Data Integration is a well-established research area with tangible results for relational databases. However the PG data model significantly differs from the relational one especially due to the fact that graph instances can be defined without a priori schema. While entity alignment has been studied for knowledge graphs in other data models (e.g. RDF) by leveraging ontologies and RDF types, schema-based PG integration is largely unexplored, due to the lack of definitions of schemas and constraints for this data model. In this direction, methods for schema discovery, which are necessary for establishing mappings and transformation rules between multiple PGs, are currently underway. Property graph schemas are being defined as part of the LDBC standardisation activities and these definitions are expected to be adopted by graph database vendors. Schema inference methods can be used to extract standard schemas from PGs and use them to specify mappings across different PGs. Similarly, an appropriate mapping language for data exchange and transformation is still not present and should be defined on top of standard graph query languages. The correctness and the validity of the generated mappings is critical for processing tasks and, thus, there is a need for methods to ensure that the available mappings represent the intended transformations appropriately. Finally, the integration of PG with other graph data models (e.g. from/to RDF) is relevant, with appropriate characterization of cases where loss of information might occur.

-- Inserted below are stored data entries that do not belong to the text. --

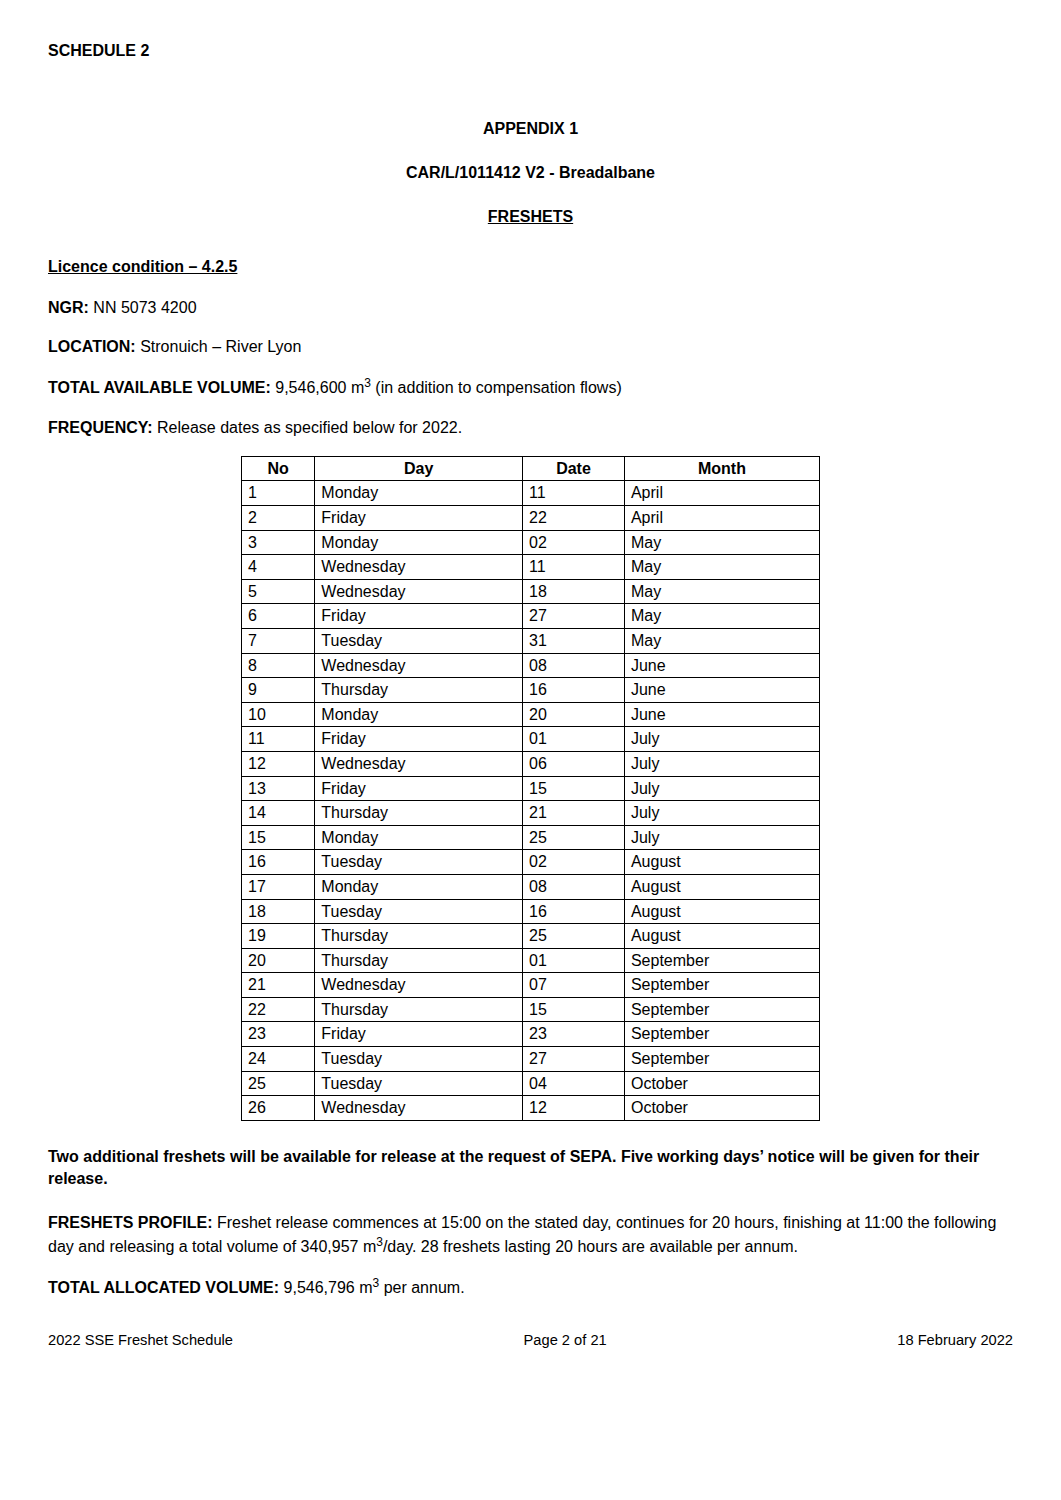SCHEDULE 2
APPENDIX 1
CAR/L/1011412 V2 - Breadalbane
FRESHETS
Licence condition – 4.2.5
NGR: NN 5073 4200
LOCATION: Stronuich – River Lyon
TOTAL AVAILABLE VOLUME: 9,546,600 m3 (in addition to compensation flows)
FREQUENCY: Release dates as specified below for 2022.
| No | Day | Date | Month |
| --- | --- | --- | --- |
| 1 | Monday | 11 | April |
| 2 | Friday | 22 | April |
| 3 | Monday | 02 | May |
| 4 | Wednesday | 11 | May |
| 5 | Wednesday | 18 | May |
| 6 | Friday | 27 | May |
| 7 | Tuesday | 31 | May |
| 8 | Wednesday | 08 | June |
| 9 | Thursday | 16 | June |
| 10 | Monday | 20 | June |
| 11 | Friday | 01 | July |
| 12 | Wednesday | 06 | July |
| 13 | Friday | 15 | July |
| 14 | Thursday | 21 | July |
| 15 | Monday | 25 | July |
| 16 | Tuesday | 02 | August |
| 17 | Monday | 08 | August |
| 18 | Tuesday | 16 | August |
| 19 | Thursday | 25 | August |
| 20 | Thursday | 01 | September |
| 21 | Wednesday | 07 | September |
| 22 | Thursday | 15 | September |
| 23 | Friday | 23 | September |
| 24 | Tuesday | 27 | September |
| 25 | Tuesday | 04 | October |
| 26 | Wednesday | 12 | October |
Two additional freshets will be available for release at the request of SEPA. Five working days’ notice will be given for their release.
FRESHETS PROFILE: Freshet release commences at 15:00 on the stated day, continues for 20 hours, finishing at 11:00 the following day and releasing a total volume of 340,957 m3/day. 28 freshets lasting 20 hours are available per annum.
TOTAL ALLOCATED VOLUME: 9,546,796 m3 per annum.
2022 SSE Freshet Schedule Page 2 of 21 18 February 2022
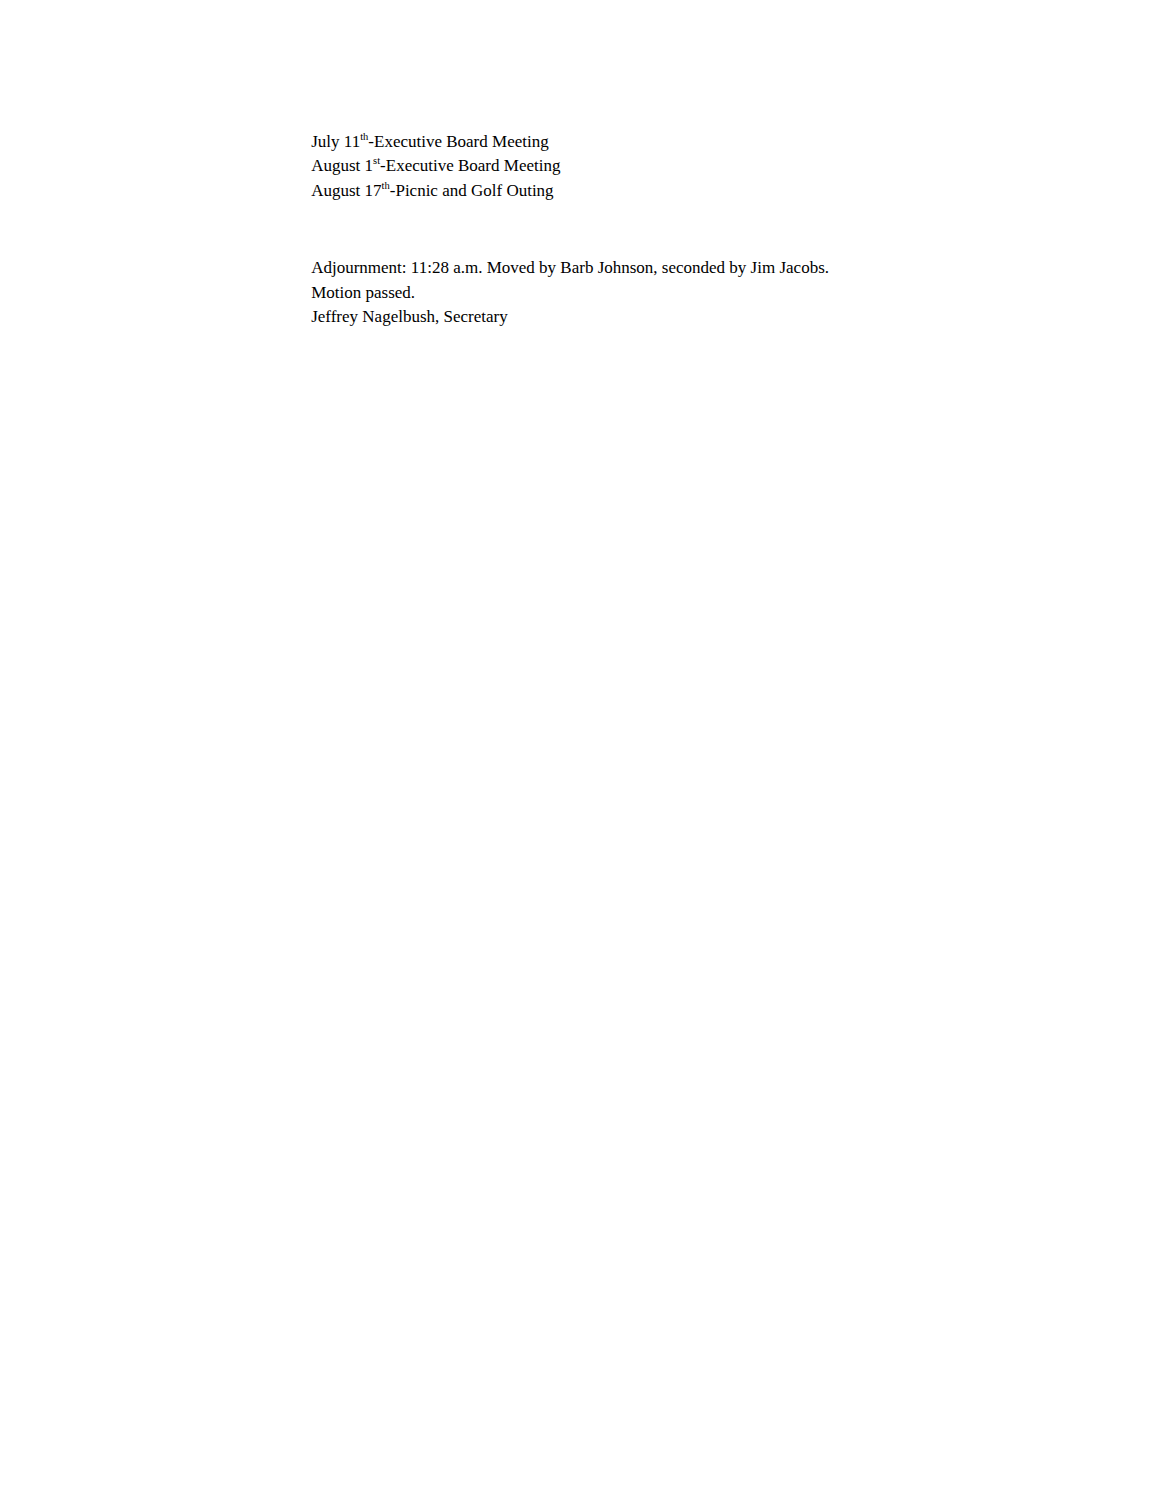July 11th-Executive Board Meeting
August 1st-Executive Board Meeting
August 17th-Picnic and Golf Outing
Adjournment: 11:28 a.m. Moved by Barb Johnson, seconded by Jim Jacobs. Motion passed.
Jeffrey Nagelbush, Secretary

Graphs provide a very flexible data model that makes it appropriate for integrating data from multiple disparate sources. Inspired by the work done for relational databases, TALE will tackle several foundational issues for integrating PGs, starting by adapting to PGs the well-known three-layered architecture of relational data integration systems, i.e., sources to be integrated, the target providing an integrated view over the sources, and the mappings establishing the relationship between the sources and the target. In this direction, TALE will carry both a thorough investigation of the complexity of basic foundational services of graph data integration; it will investigate the definition of a mapping language based on existing standards, capitalizing experience accumulated over the years for mapping languages designed by the FORTH team (i.e., X3ML23), establishing the formal underpinnings of graph data integration and exchange. TALE will consider both schema-based and schema less mappings: for the former, it will explore methods for discovering the schema of PGs that will be used for establishing mappings and transformations, for the latter different techniques will have to be devised. Finally, mappings between other data models (i.e. RDF) will be explored, both for the sources and the target, with appropriate characterization of cases where loss of information might occur.

This task will initially explore schema extraction for PGs and then will investigate how to capitalise schema for integrating data from multiple heterogeneous sources. As such a mapping language will be defined that will enable both schema-based and schema-less mappings and the corresponding data transformations. The formal semantics of the language will be established and tools for performing the integration and the transformations will be delivered. Thus, it will investigate issues concerning both virtual data integration, where the target is virtual in the sense that the actual integration is performed “on the fly”, e.g. when performing data analytics, and materialized data integration, also called data exchange, where the target is a PG that is computed and accessed when needed.